> [Task item]: Beginning with the line that holds "AsiaOne Online Pte Ltd" in the data below, give again every line through the one that holds "Coquitlam Condo", exactly as written.
————
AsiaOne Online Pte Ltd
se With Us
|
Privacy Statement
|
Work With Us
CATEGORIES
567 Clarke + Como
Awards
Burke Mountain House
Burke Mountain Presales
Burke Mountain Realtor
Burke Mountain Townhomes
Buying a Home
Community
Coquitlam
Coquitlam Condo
————
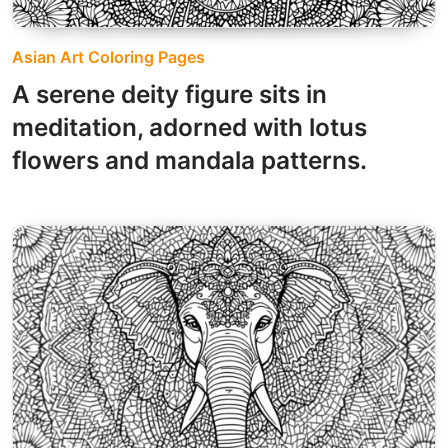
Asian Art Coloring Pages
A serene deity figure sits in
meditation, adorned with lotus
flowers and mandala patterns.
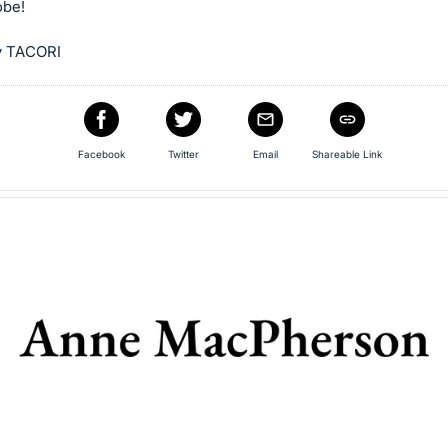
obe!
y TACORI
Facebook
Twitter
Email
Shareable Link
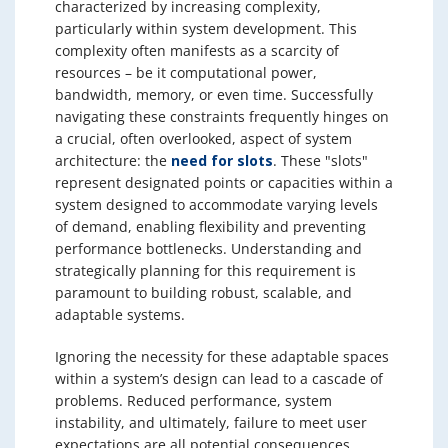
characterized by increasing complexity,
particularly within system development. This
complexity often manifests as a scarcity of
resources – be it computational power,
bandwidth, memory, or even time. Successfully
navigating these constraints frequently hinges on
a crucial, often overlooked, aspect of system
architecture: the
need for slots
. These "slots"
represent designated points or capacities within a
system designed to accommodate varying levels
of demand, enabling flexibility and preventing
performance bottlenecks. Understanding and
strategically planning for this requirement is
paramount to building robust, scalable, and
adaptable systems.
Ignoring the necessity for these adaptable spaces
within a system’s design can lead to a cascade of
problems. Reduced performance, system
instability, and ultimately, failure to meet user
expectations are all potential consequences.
————
> [Response for this exercise]:
AsiaOne Online Pte Ltd
se With Us
|
Privacy Statement
|
Work With Us
CATEGORIES
567 Clarke + Como
Awards
Burke Mountain House
Burke Mountain Presales
Burke Mountain Realtor
Burke Mountain Townhomes
Buying a Home
Community
Coquitlam
Coquitlam Condo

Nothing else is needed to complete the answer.